Stored data START

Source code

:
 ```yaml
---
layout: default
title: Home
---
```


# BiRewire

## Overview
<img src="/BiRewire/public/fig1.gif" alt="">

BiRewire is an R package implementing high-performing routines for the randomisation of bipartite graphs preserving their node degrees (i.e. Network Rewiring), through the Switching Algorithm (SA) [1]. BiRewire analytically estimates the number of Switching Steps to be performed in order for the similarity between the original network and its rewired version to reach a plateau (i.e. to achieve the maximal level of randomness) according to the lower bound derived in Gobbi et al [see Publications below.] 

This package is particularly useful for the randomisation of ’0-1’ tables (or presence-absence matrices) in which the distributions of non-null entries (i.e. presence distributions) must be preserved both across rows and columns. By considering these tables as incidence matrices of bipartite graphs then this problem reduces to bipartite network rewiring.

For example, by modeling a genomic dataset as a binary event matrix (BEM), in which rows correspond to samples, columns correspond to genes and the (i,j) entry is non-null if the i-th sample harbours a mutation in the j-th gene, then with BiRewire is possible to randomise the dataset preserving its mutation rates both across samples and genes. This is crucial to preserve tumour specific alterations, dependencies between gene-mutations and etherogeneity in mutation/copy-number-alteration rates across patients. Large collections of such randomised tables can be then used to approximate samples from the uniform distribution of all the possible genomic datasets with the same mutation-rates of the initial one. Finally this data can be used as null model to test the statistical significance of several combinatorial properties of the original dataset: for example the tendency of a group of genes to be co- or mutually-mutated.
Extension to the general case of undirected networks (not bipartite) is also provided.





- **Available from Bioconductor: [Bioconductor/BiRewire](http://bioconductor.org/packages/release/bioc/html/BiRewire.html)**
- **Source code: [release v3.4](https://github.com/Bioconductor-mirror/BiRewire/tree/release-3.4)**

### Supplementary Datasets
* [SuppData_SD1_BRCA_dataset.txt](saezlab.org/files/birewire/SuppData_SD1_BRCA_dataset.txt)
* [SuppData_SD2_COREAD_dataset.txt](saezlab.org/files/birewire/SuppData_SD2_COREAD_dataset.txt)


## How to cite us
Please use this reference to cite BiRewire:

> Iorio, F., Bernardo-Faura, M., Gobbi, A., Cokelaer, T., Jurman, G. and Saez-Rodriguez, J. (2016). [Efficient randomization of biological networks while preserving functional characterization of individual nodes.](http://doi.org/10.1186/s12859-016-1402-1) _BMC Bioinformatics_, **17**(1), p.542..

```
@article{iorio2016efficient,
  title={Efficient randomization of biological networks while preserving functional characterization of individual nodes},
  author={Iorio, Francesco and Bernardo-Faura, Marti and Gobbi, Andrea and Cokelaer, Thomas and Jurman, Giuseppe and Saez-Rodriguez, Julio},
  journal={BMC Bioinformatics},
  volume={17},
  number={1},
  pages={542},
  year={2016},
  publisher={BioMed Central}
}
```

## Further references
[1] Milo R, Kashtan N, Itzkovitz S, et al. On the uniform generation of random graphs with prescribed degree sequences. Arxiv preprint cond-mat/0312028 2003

Stored data END

— Problem to work on —
The answer should consist of all lines from the records above that hold the word "both".

— Exercise result —
This package is particularly useful for the randomisation of ’0-1’ tables (or presence-absence matrices) in which the distributions of non-null entries (i.e. presence distributions) must be preserved both across rows and columns. By considering these tables as incidence matrices of bipartite graphs then this problem reduces to bipartite network rewiring.
For example, by modeling a genomic dataset as a binary event matrix (BEM), in which rows correspond to samples, columns correspond to genes and the (i,j) entry is non-null if the i-th sample harbours a mutation in the j-th gene, then with BiRewire is possible to randomise the dataset preserving its mutation rates both across samples and genes. This is crucial to preserve tumour specific alterations, dependencies between gene-mutations and etherogeneity in mutation/copy-number-alteration rates across patients. Large collections of such randomised tables can be then used to approximate samples from the uniform distribution of all the possible genomic datasets with the same mutation-rates of the initial one. Finally this data can be used as null model to test the statistical significance of several combinatorial properties of the original dataset: for example the tendency of a group of genes to be co- or mutually-mutated.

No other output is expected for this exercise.